A flood frequency curve is a valuable tool to extrapolate how often a flood of a given discharge will occur. A flood frequency curve can be constructed by plotting a graph of discharge versus recurrence interval. This can easily be accomplished provided you have a data set of annual peak discharge measured over a number of years.

    Your flood discharge data should list the year and the given discharge in velocity that occurred that year. You need to calculate the order of each of the floods. Start by ordering your data according to the magnitude of the flood, from smallest to largest. Number each of the floods in order, starting with the smallest flood as number "1". The order of the flood is denoted by the letter "m". If you have 100 years of records, you will calculate flood orders for m=1, m=2, m=3,....m=100.

    Calculate the recurrence interval, which is the number of times in your record that a flood of a given magnitude occurred. The formula for recurrence interval is. T= (n+1)/m Where T= recurrence interval, n=number of years in the record, m= the number you calculated in step 2, the order of the annual flood discharge. You should, therefore, calculate the recurrence interval for each year of data you have. For instance, if you have 100 years of flood records, you will have floods numbered from 1 to 100, and you will calculate 100 recurrence intervals. Write the recurrence interval beside each given flood.

    Construct your graph on the semi logarithmic paper. Recurrence interval will go on the x axis; and discharge will go on the y axis. Divide the x axis with the following scale: 1, 1.5, 2, 4, 6, 8, 10, 20, 50, 100, 200. Label the axes, and title your graph “Flood Frequency Curve”.

    Plot corresponding discharges and recurrence intervals.

    Draw a best fit line between the data set.
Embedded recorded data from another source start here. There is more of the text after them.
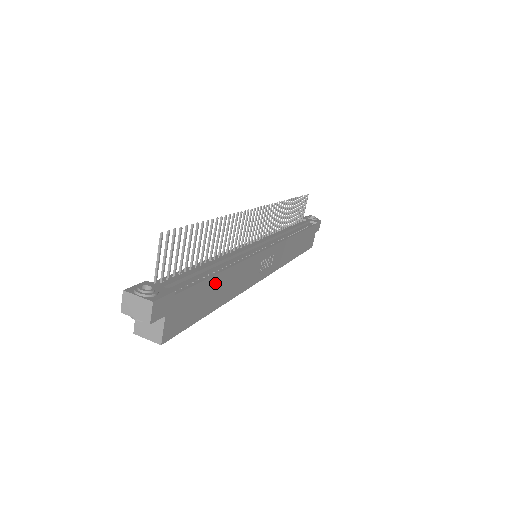
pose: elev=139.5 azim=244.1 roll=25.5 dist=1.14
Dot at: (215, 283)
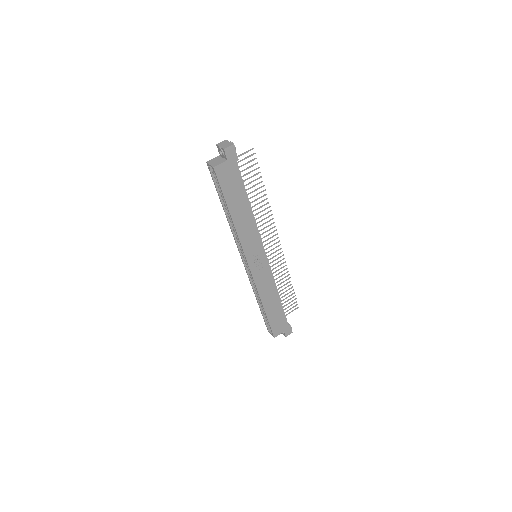
Dot at: (244, 200)
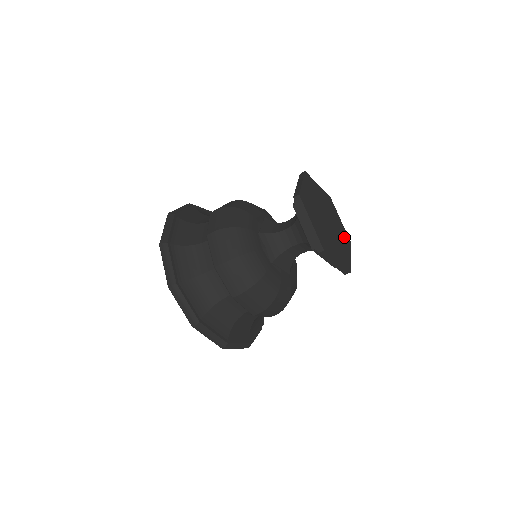
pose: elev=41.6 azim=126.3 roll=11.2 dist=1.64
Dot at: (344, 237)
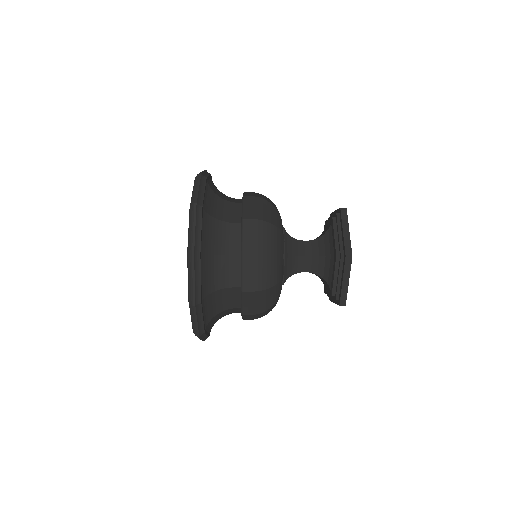
Dot at: occluded
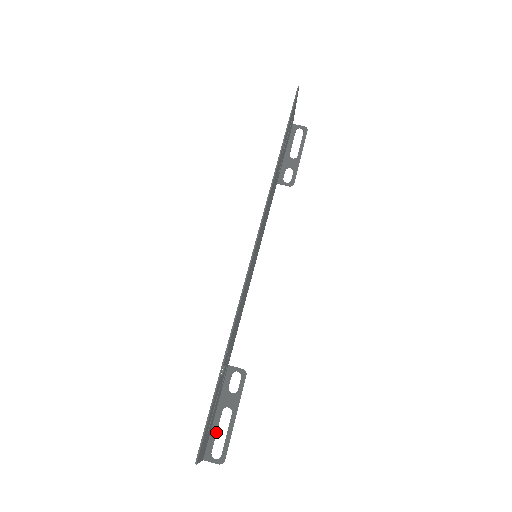
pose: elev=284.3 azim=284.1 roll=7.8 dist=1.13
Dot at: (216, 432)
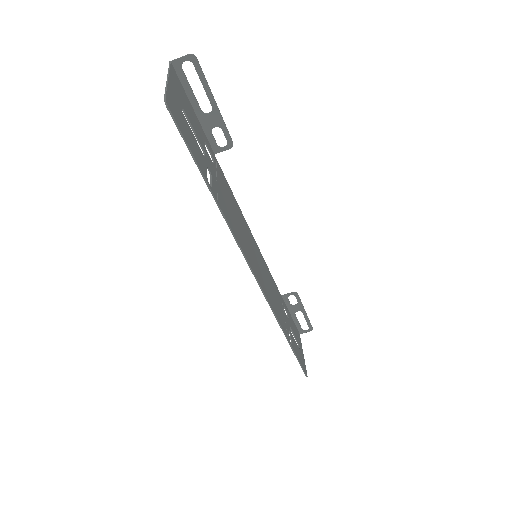
Dot at: (298, 323)
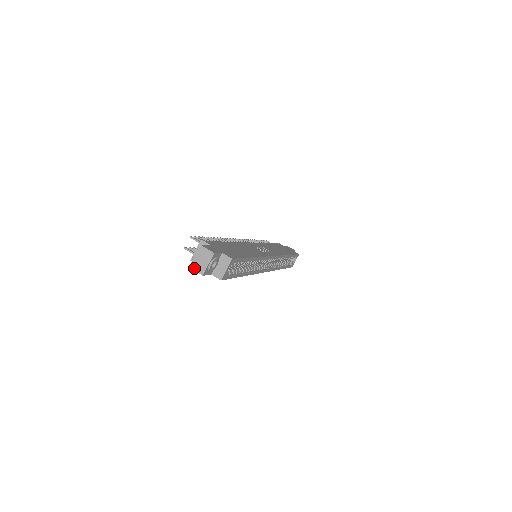
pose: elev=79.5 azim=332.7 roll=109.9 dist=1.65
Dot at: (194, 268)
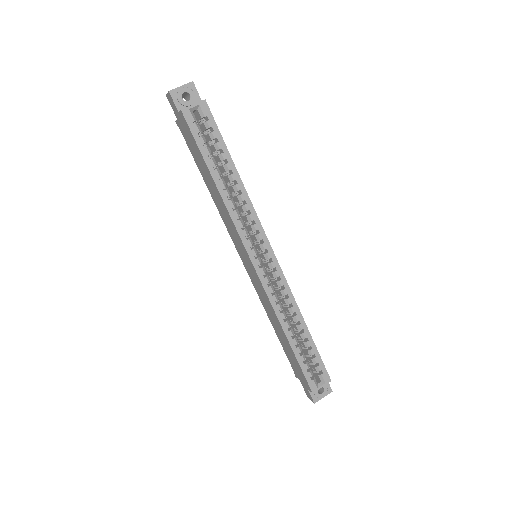
Dot at: occluded
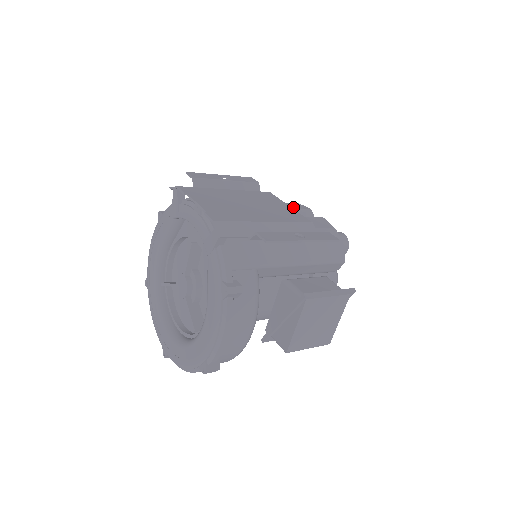
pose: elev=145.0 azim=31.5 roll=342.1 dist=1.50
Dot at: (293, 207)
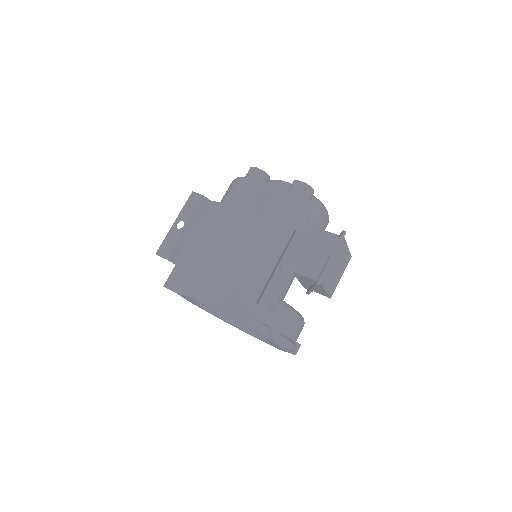
Dot at: (247, 198)
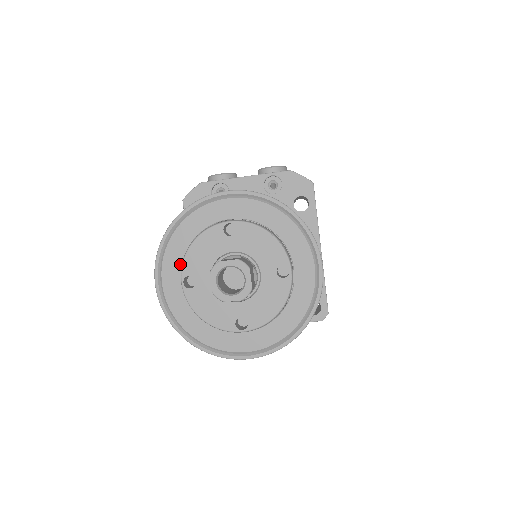
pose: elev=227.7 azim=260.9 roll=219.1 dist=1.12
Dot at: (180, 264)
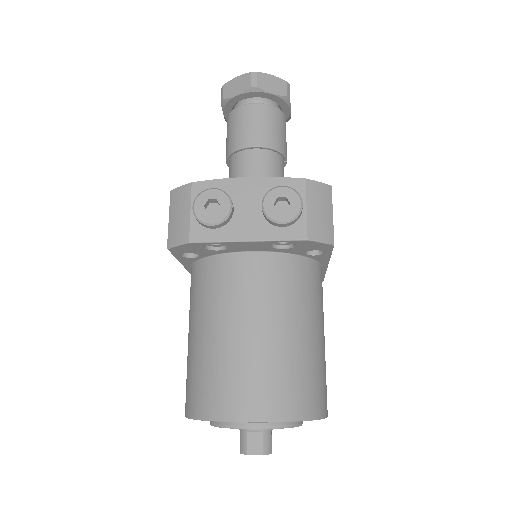
Dot at: occluded
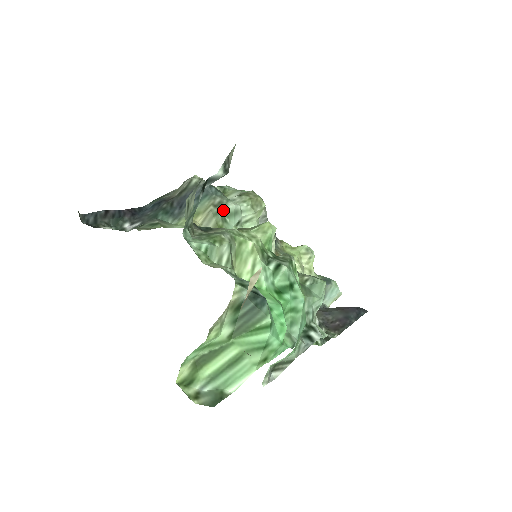
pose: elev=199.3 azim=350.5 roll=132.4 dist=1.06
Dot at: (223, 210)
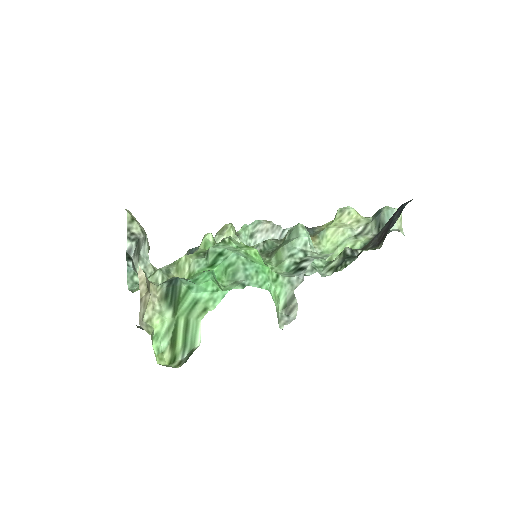
Dot at: occluded
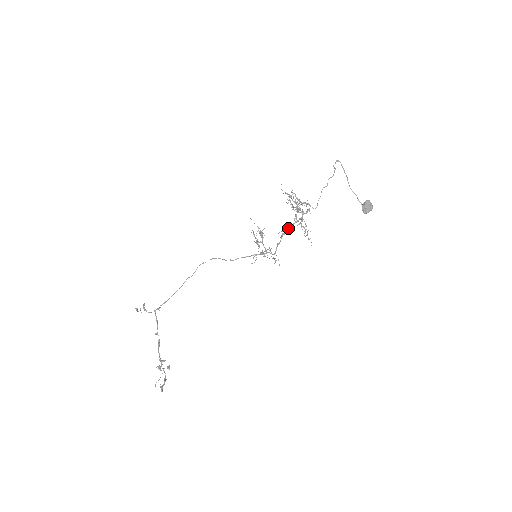
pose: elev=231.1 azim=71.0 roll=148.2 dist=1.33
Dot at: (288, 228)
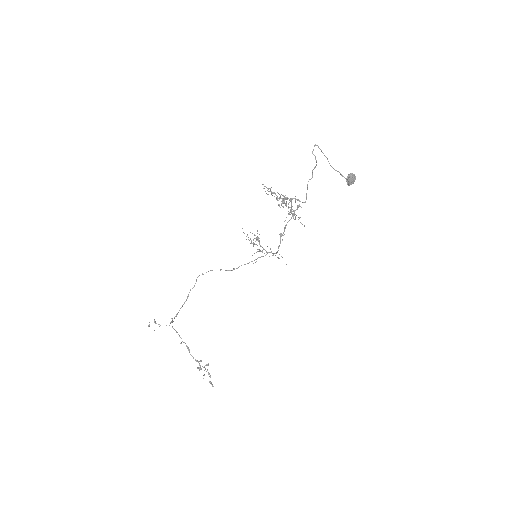
Dot at: (284, 228)
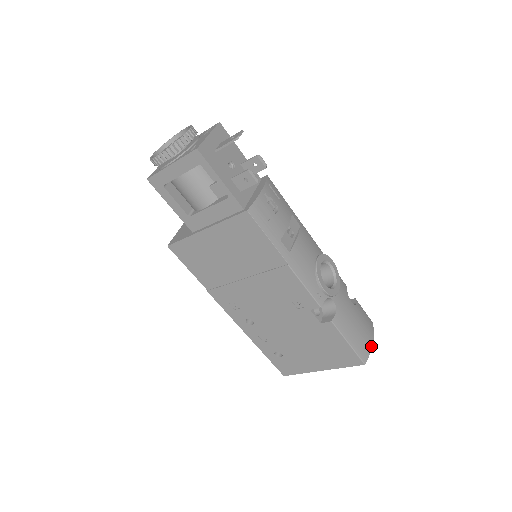
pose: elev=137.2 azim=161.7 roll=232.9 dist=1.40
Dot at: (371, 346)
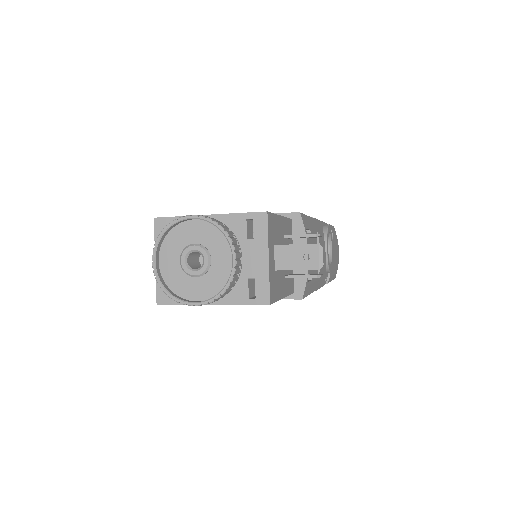
Dot at: occluded
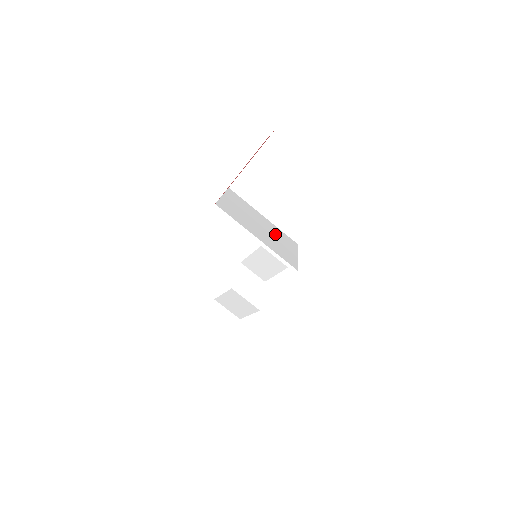
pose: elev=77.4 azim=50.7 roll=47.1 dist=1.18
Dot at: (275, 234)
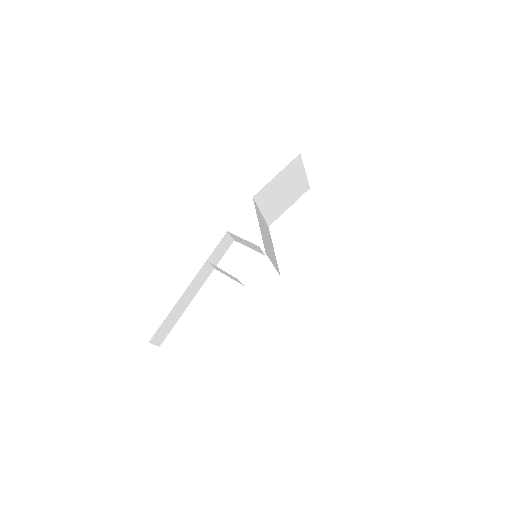
Dot at: (268, 236)
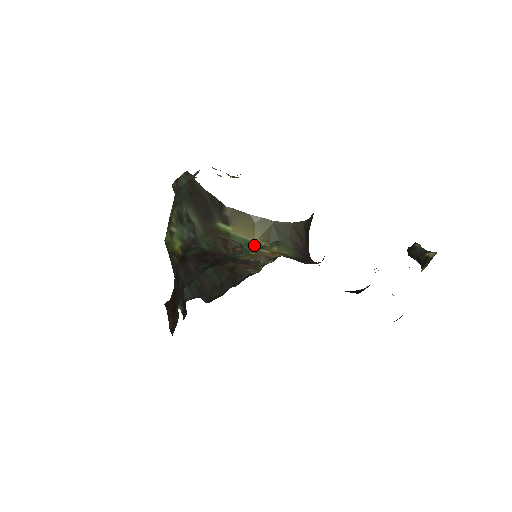
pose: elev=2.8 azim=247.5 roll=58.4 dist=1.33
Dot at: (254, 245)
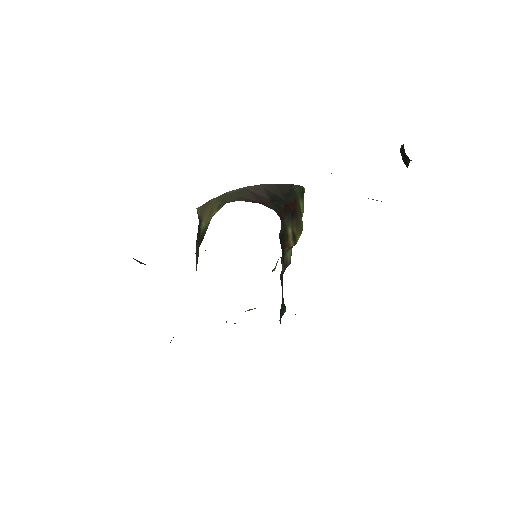
Dot at: occluded
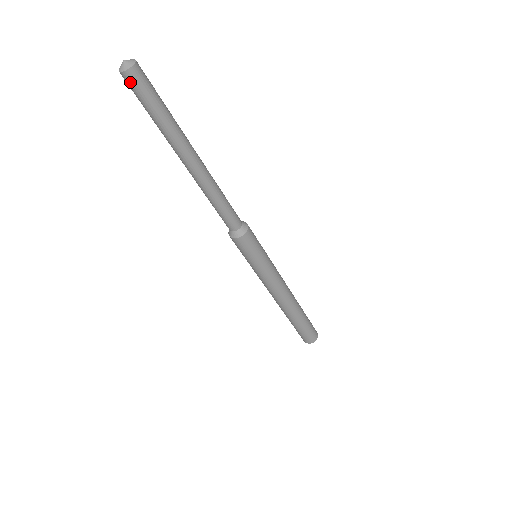
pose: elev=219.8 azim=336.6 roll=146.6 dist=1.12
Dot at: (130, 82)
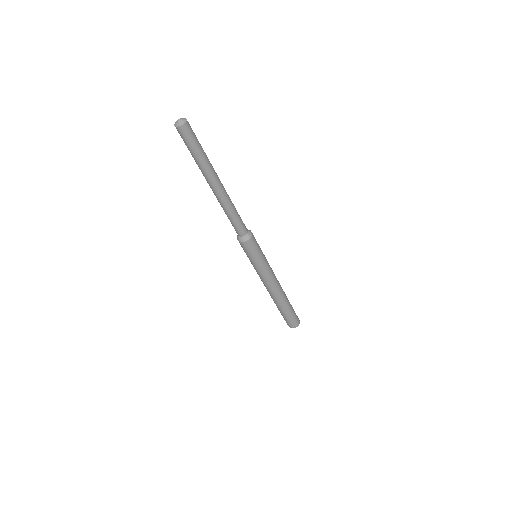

The resulting line is the flood frequency curve.

    Things You'll Need

    • Flood discharge data
    • Calculator
    • Pencil
    • Semi-logarithmic graph paper
    • Ruler

    Tips

    • Semi logarithmic paper has one side with a logarithmic scale. In the case of the flood frequency curve it will be the x axis. When you plot your numbers on this scale they will not be in equal increments.

      Flood frequency curves are used as predictive tools in flood forecasting. By extrapolating out the curve, you can estimate how often a given river discharge will occur. Keep this in mind when you construct your graph. If you only have a 50 year flood record, you can still leave room on your graph for 200 years. That way, you can extend your line; thereby predicting how often a flood of a given discharge will occur.

      For each recurrence interval, you can calculate the probability in any given year that a flood of that magnitude will be equaled or exceeded with the formula P (probability) = 1/T. T is the recurrence interval, and the resulting number will be in percent.

    Warnings

    • The longer the number of years of flood records, the more likely large discharge floods have been recorded. It is important to note that the frequency with which a flood will occur is a statistical average. It does not mean that every 100 years a flood of that magnitude will occur. It means on average, a flood of that intensity will occur every 100 years. For instance, that flood could occur in back to back years; or it could take 500 years before that level of river discharge is matched.